How to prove that $ {\mathbf{GL}_{n}}(\mathbb{R}) $ is dense in $ {\mathbf{M}_{n}}(\mathbb{R}) $

Let $A\in M_n$. Choose $\epsilon >0$ such that $\epsilon$ is less than the smallest positive eigenvalue of $A$ (if any exists, otherwise any positive $\epsilon$ will do). Observe that $A-\epsilon I$ is invertible (otherwise, $\epsilon$ is an eigenvalue for $A$), therefore $A_\epsilon \in GL_n$.

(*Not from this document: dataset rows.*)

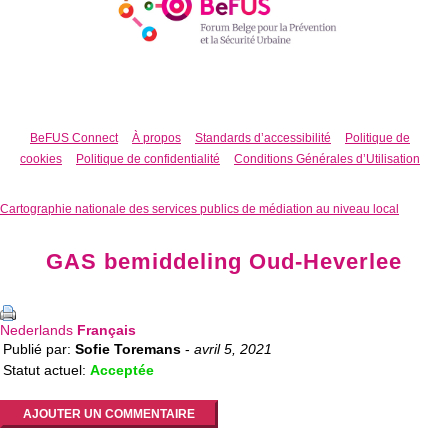
BeFUS Connect
À propos
Standards d’accessibilité
Politique de
cookies
Politique de confidentialité
Conditions Générales d’Utilisation
Cartographie nationale des services publics de médiation au niveau local
GAS bemiddeling Oud-Heverlee
Nederlands
Français
Publié par:
Sofie Toremans
-
avril 5, 2021
Statut actuel:
Acceptée
AJOUTER UN COMMENTAIRE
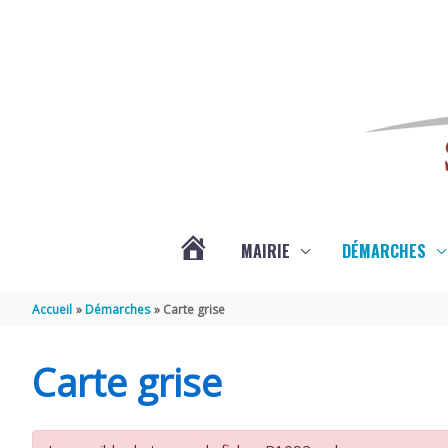
Aller au contenu
Aller au pied de page
MAIRIE
DÉMARCHES
ACTUALITÉS
Accueil
Démarches
Carte grise
DE
Carte grise
SAINT-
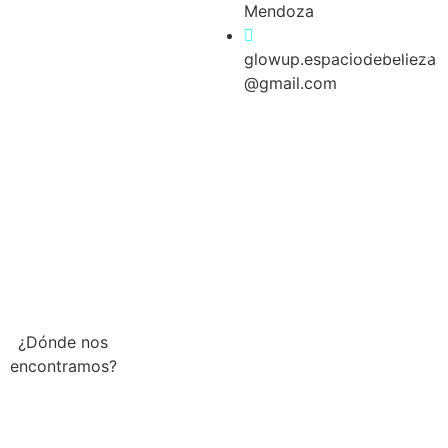
Mendoza
Abrir en Google
glowup.espaciodebelleza
Maps
@gmail.com
¿Dónde nos
encontramos?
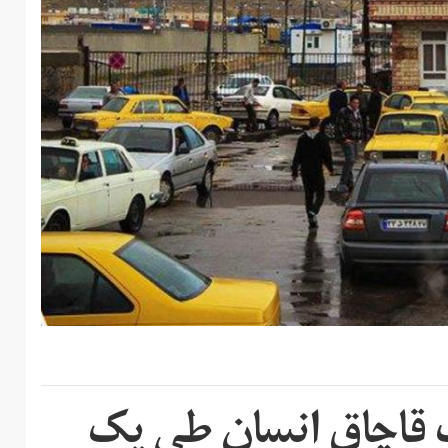
 قاچاق انسان طی یک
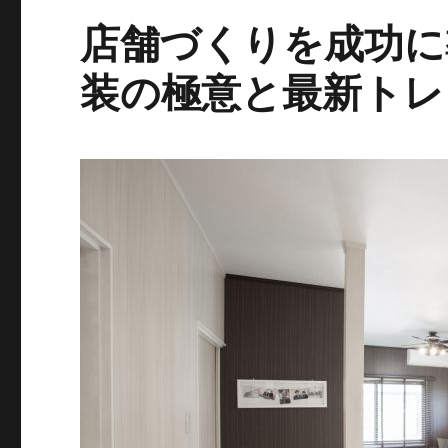
店舗づくりを成功に
装の極意と最新トレ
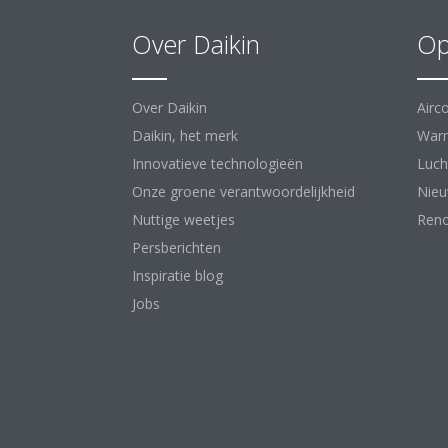
Over Daikin
Op
Over Daikin
Airc
Daikin, het merk
War
Innovatieve technologieën
Luch
Onze groene verantwoordelijkheid
Nie
Nuttige weetjes
Reno
Persberichten
Inspiratie blog
Jobs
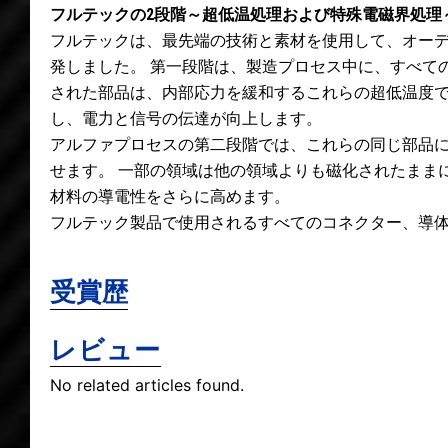
フルテックの2段階～超低温処理および特殊電磁界処理～α-
フルテックは、最先端の技術と素材を使用して、オーディ
発しました。 第一段階は、製造プロセス中に、すべての
された部品は、内部応力を緩和するこれらの超低温度で
し、電力と信号の伝達が向上します。
アルファプロセスの第二段階では、これらの同じ部品に
せます。 一部の領域は他の領域よりも磁化されたまま
材料の導電性をさらに高めます。
フルテック製品で使用されるすべてのコネクター、導
受賞歴
レビュー
No related articles found.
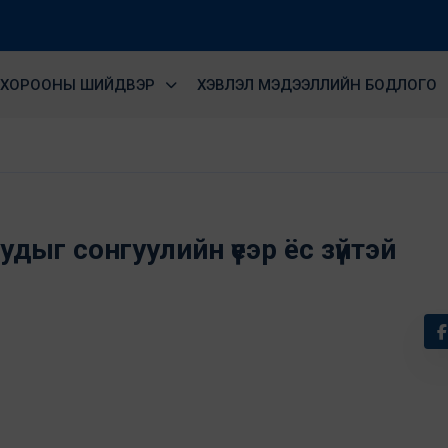
ХОРООНЫ ШИЙДВЭР
ХЭВЛЭЛ МЭДЭЭЛЛИЙН БОДЛОГО
ыг сонгуулийн үеэр ёс зүйтэй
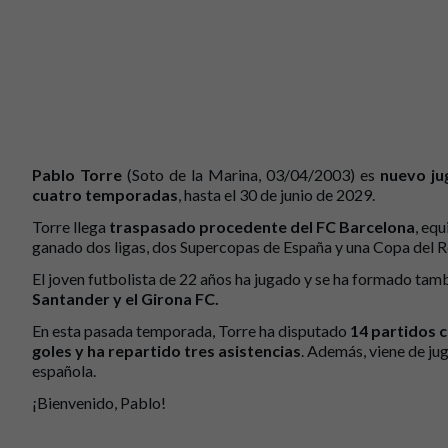
Pablo Torre
(Soto de la Marina, 03/04/2003) es
nuevo ju
cuatro temporadas
, hasta el 30 de junio de 2029.
Torre llega
traspasado procedente del FC Barcelona
, equ
ganado dos ligas, dos Supercopas de España y una Copa del R
El joven futbolista de 22 años ha jugado y se ha formado tamb
Santander y el Girona FC.
En esta pasada temporada, Torre ha disputado
14 partidos c
goles y ha repartido tres asistencias
. Además, viene de ju
española.
¡Bienvenido, Pablo!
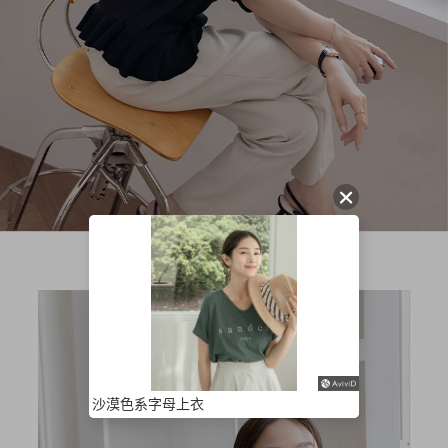
沙漠色系字母上衣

I particularly like this argument. Take any matrix $A$ and any invertible matrix $B$. Consider $$p(t) = \det((1-t)A+tB)$$ which is clearly a polynomial in one variable, and it is not zero polynomial because $p(1)\neq 0$. Thus, it has finitely many zeroes. That means that you can find arbitrarily small $t$ such that $C_t = (1-t)A+tB$ is invertible and we have $$\|A-C_t\| = |t|\|A-B\|<\varepsilon,\quad |t|<\frac{\varepsilon}{\|A-B\|}$$ Geometrically, we consider a line segment through matrices $A$ and $B$ and can find invertible matrix on it arbitrarily close to $A$.


The function $\det g$ is a polynomial in the $g_{ij}$. In particular, it's equal to its Taylor series everywhere. It follows that the closed set $X = \{g\in M_n(\mathbb{R}):\, \det g = 0\}$ has empty interior, and thus its complement in $GL_n(\mathbb{R})$ is dense in $\mathbb{R}^n$.